Exercise: Determine Your Program Length and Cost
Note: You can create multiple levels here as well. For example, you might offer both a 3-month and a six-month program.
Step Seven: Setting Boundaries
Even with a clear communication plan and format in place, there will be temptations—on both sides—to push the limits.
- Clients will keep you on the phone longer than you intended
- They will email you more than is allowed
- They will text you for non-emergencies
- They will send you messages in Facebook, on Twitter, on Voxer, or anywhere else that is convenient for them—regardless of your preferences
And it works both ways!
You will be tempted to reach out on a weekend to answer a question, or schedule a call on a Sunday afternoon because that’s when your client is available. While you might think this is just good business—after all, you’re building a relationship, right?—the fact is, it will lead to burn out. You’ll always feel like you must do more for your clients, and sooner or later, you’ll lose touch with your own health and personal space.
Boundaries are the answer, for both you and your clients.
Establish from the outset exactly what is included with your coaching package, and be sure to include when contact will take place. For example, you might say:
“Your coaching package includes one monthly, 50-minute phone call with me + one question by email each working day. My work days are Monday through Thursday from 10am to 4pm Eastern, and all calls and emails will be answered during that time.”
With this format, you’ve established:
- What the client gets (one phone call and once daily emails)
- When she gets it (Monday through Thursday from 10am to 4pm)
You’ll also need to establish exactly how your clients should contact you, and what will happen if they do not follow the procedures. As we discussed in the last step, it can help to set up specific email addresses and phone numbers or conference lines exclusively for your client use.
Another step you can take is to create “canned responses” to send out when a client attempts to contact you outside of your established system. For example, if you receive a Facebook message (and you don’t offer this as a form of contact) you might respond with:
“Thank you for reaching out. This is a great question, and I’m happy to help you with it. For better organization of my client files, though, I do ask that you send all your questions to my email address at firstname.lastname@example.org.”
A gentle reminder of the “rules” is often all it will take to establish clear boundaries, and create a better coaching relationship for both of you.
To keep phone calls from running over, a simple kitchen timer will help. At the start of the call, tell your client, “We have XX minutes today, so I’m going to set a timer for YY minutes to remind us when it’s almost time to end. That will help ensure I can answer all your questions today.”

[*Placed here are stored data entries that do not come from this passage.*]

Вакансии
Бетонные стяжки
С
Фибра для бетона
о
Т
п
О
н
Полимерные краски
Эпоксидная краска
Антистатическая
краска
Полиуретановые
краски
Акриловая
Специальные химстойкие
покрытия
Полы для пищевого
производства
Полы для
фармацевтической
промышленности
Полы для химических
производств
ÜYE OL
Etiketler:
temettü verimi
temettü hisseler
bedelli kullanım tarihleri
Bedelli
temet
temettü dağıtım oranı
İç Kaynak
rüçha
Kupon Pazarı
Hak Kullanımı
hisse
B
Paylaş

Then set your timer for 5 minutes before the call is to end. When the timer goes off, let your client know you have 5 minutes remaining, and ask if she has any final questions before you hang up.

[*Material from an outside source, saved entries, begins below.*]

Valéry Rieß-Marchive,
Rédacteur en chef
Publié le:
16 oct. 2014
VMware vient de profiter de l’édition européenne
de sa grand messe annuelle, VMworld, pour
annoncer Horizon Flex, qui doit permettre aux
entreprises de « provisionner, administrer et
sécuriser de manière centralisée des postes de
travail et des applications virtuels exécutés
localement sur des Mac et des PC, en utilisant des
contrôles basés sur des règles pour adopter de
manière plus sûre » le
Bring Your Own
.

Following this simple system will prevent those endless phone calls that you just can’t seem to end.
Remember though, you have to respect your own boundaries, too! Resist the temptation to allow calls to be booked outside of your working hours, or to respond to questions on the weekend, or to book additional appointments “just this once.”
Doing so will make it appear to your client that your boundaries are flexible, and will invite them to push the limits as well. After all, if you email on the weekend, it must be ok, right?
Exercise: Map Your Work Hours
Exercise: Craft Your Boundary Responses
How will you set the expectation at the start of a call so it does not run over?
How will you respond if a client contacts you outside your established system?
What will you tell yourself when you fail to respect your own boundaries?